• _THE REQUEST_
Carry on the essay below about Eleatic monism and the idea of an unchanging God, starting right after its last line.

---- PASSAGE SHOWN

Eleatic monism as a thesis about the world has not found adherents among Christians, but as a thesis about God, it lives on. Scholastics argue for God’s ontological simplicity, immutability, etc., using appeals to metaphysical necessity in the same manner as the Eleatics. But Eleatic ontology is absurd and impossible. This ought to give us pause about applying the same arguments to the God of the Bible.

The first appearance in ancient Greece of the idea that God is unchanging is probably Xenophanes’ fragment 21B26 (Diels-Kranz):

αἰεὶ δ’ ἐν ταὐτῶι μίμνει, κινούμενος οὐδέν
οὐδὲ μετέρχεσθαί μιν ἐπιτρέπει ἄλλοτε ἄλληι.

He remains always in the same place, moving not at all;
Nor is it fitting for him to wander now here, now there. (DK 21B26)

We may wonder why immobility should be thought superior to great speed; possibly Xenophanes has in mind the regal session of a king upon his throne, exercising his power effortlessly. That certainly is the thought of another fragment:

ἀλλ’ ἀπάνευθε πόνοιο νόου φρενὶ πάντα κραδαίνει.

--------
---- DATASET RECORDS

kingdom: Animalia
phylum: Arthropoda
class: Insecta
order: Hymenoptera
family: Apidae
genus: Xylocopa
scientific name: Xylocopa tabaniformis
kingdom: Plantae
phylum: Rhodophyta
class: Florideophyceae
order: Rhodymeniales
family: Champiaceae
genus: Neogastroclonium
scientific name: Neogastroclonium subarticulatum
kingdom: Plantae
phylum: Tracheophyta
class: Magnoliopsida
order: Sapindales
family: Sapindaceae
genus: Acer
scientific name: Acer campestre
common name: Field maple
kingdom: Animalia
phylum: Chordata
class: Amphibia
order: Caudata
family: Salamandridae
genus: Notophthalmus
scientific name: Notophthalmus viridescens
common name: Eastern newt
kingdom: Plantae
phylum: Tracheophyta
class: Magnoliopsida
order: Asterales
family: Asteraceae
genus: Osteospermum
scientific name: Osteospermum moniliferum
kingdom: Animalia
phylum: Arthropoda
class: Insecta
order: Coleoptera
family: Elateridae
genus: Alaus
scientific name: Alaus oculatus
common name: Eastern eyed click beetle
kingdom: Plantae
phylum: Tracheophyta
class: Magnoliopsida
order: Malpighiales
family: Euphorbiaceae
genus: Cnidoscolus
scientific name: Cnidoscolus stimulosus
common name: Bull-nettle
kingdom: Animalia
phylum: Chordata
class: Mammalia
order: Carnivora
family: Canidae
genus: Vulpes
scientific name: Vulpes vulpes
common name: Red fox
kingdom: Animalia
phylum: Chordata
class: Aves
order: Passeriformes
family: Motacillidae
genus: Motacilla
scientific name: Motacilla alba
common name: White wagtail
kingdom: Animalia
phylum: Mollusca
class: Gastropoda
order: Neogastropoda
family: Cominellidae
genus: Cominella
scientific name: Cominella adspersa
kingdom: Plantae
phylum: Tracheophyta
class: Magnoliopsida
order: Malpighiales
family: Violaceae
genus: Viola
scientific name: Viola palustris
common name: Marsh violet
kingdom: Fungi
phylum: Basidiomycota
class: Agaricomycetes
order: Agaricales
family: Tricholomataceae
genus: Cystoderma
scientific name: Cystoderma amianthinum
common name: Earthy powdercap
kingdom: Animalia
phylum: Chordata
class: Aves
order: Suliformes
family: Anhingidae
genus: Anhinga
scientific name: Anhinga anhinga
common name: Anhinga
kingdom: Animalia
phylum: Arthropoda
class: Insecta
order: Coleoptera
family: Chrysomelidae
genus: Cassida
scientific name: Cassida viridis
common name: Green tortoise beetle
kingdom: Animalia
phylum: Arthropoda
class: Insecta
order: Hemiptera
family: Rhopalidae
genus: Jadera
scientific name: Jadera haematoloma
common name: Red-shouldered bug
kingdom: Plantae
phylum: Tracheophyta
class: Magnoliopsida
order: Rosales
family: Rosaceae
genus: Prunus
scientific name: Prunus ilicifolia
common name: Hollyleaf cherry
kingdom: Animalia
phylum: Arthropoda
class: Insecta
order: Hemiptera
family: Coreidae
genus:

--------

• _THE RESULT_
But without any toil he shakes all things by the thought of his mind. (DK 21B25)

We may trace a direct line from this fragment to the unmoved mover in Aristotle’s Metaphysics Λ.7 and Aquinas’ Summa Contra Gentiles I.13. And the same is true of the doctrine of simplicity, the idea that God is non-composite. The church historian Eusebius approvingly reports the teaching of Xenophanes, as though he were describing the God of the Bible:

ἀκούειν δὲ καὶ ὁρᾶν καθόλου καὶ μὴ κατὰ μέρος.
[Xenophanes says that] he [sc. god] hears and sees as a whole, and not part-wise. (Praeparatio Euangelica 1.8.4)

The denial of parts with separate functions is part of Xenophanes’ conception of his god as simple or non-composite. Most scholars have traced this argument one step further back to Xenophanes’ predecessor, the Milesian philosopher Anaximander, the first Greek philosopher from whom we have any extant written words at all:

φασιν αὐτὴν μένειν, ὥσπερ τῶν ἀρχαίων Ἀναξίμανδρος· μᾶλλον μὲν γὰρ οὐθὲν ἄνω ἢ κάτω ἢ εἰς τὰ πλάγια φέρεσθαι προσήκει τὸ ἐπὶ τοῦ μέσου ἱδρυμένον καὶ ὁμοίως πρὸς τὰ ἔσχατα ἔχον.

“They say that it [the earth] stands still, as Anaximander among the ancients also says: ‘For it is no more fitting for what is located in the centre and similarly related to all the extremes to be carried upward rather than downward or sideways.’”  (Aristotle, De Caelo 295b10)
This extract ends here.